## Set problem
Reproduce every one of the rows below word for word, leaving nothing out.

## Provided data
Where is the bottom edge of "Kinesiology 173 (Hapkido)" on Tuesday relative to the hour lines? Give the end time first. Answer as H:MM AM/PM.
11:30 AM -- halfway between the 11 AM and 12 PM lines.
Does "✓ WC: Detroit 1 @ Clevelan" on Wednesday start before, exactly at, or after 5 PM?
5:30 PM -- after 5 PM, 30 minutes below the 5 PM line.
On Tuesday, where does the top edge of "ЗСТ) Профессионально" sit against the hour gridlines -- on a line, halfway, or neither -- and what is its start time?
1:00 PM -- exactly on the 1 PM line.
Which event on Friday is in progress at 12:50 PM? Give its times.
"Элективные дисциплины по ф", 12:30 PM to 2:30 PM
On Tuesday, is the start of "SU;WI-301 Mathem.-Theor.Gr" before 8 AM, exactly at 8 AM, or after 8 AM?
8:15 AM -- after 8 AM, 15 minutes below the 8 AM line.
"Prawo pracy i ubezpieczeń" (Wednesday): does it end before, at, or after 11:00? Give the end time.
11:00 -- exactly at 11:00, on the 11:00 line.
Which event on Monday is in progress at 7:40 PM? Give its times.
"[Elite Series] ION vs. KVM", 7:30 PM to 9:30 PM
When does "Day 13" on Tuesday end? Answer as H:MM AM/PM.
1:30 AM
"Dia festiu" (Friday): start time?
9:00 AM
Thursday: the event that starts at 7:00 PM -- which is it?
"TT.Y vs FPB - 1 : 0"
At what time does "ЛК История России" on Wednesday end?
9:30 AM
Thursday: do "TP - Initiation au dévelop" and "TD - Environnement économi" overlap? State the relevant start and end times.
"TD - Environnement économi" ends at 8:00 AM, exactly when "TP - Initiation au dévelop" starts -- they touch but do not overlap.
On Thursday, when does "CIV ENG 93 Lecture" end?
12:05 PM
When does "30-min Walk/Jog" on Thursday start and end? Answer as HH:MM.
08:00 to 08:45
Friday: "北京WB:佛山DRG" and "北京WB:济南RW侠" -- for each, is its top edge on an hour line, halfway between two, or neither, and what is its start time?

## Written reply
Where is the bottom edge of "Kinesiology 173 (Hapkido)" on Tuesday relative to the hour lines? Give the end time first. Answer as H:MM AM/PM.
11:30 AM -- halfway between the 11 AM and 12 PM lines.
Does "✓ WC: Detroit 1 @ Clevelan" on Wednesday start before, exactly at, or after 5 PM?
5:30 PM -- after 5 PM, 30 minutes below the 5 PM line.
On Tuesday, where does the top edge of "ЗСТ) Профессионально" sit against the hour gridlines -- on a line, halfway, or neither -- and what is its start time?
1:00 PM -- exactly on the 1 PM line.
Which event on Friday is in progress at 12:50 PM? Give its times.
"Элективные дисциплины по ф", 12:30 PM to 2:30 PM
On Tuesday, is the start of "SU;WI-301 Mathem.-Theor.Gr" before 8 AM, exactly at 8 AM, or after 8 AM?
8:15 AM -- after 8 AM, 15 minutes below the 8 AM line.
"Prawo pracy i ubezpieczeń" (Wednesday): does it end before, at, or after 11:00? Give the end time.
11:00 -- exactly at 11:00, on the 11:00 line.
Which event on Monday is in progress at 7:40 PM? Give its times.
"[Elite Series] ION vs. KVM", 7:30 PM to 9:30 PM
When does "Day 13" on Tuesday end? Answer as H:MM AM/PM.
1:30 AM
"Dia festiu" (Friday): start time?
9:00 AM
Thursday: the event that starts at 7:00 PM -- which is it?
"TT.Y vs FPB - 1 : 0"
At what time does "ЛК История России" on Wednesday end?
9:30 AM
Thursday: do "TP - Initiation au dévelop" and "TD - Environnement économi" overlap? State the relevant start and end times.
"TD - Environnement économi" ends at 8:00 AM, exactly when "TP - Initiation au dévelop" starts -- they touch but do not overlap.
On Thursday, when does "CIV ENG 93 Lecture" end?
12:05 PM
When does "30-min Walk/Jog" on Thursday start and end? Answer as HH:MM.
08:00 to 08:45
Friday: "北京WB:佛山DRG" and "北京WB:济南RW侠" -- for each, is its top edge on an hour line, halfway between two, or neither, and what is its start time?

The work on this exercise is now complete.